> _제공 자료_:

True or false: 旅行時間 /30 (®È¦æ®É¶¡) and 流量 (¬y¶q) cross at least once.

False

--

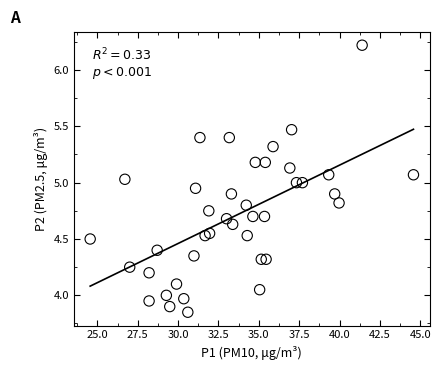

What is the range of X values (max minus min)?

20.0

---

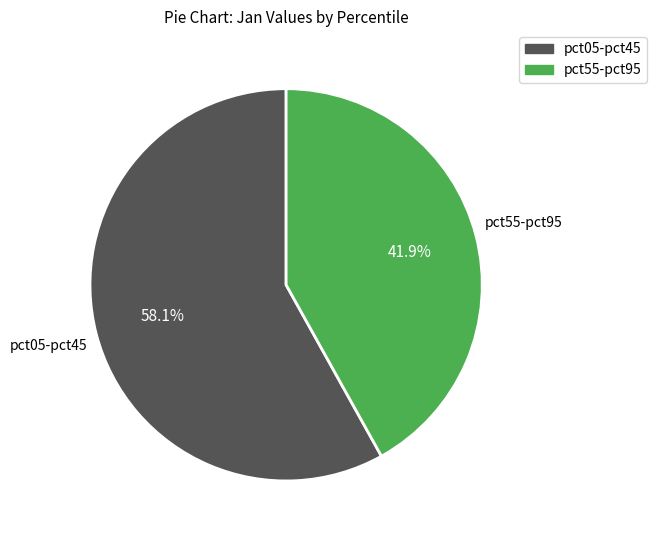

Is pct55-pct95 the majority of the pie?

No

> _수행할 작업_: 위 기록에서 "True"라는 단어가 들어 있는 줄을 모두 빠짐없이 뽑아 그대로 옮겨 적어 주시겠어요?

> _풀이 결과_:
True or false: 旅行時間 /30 (®È¦æ®É¶¡) and 流量 (¬y¶q) cross at least once.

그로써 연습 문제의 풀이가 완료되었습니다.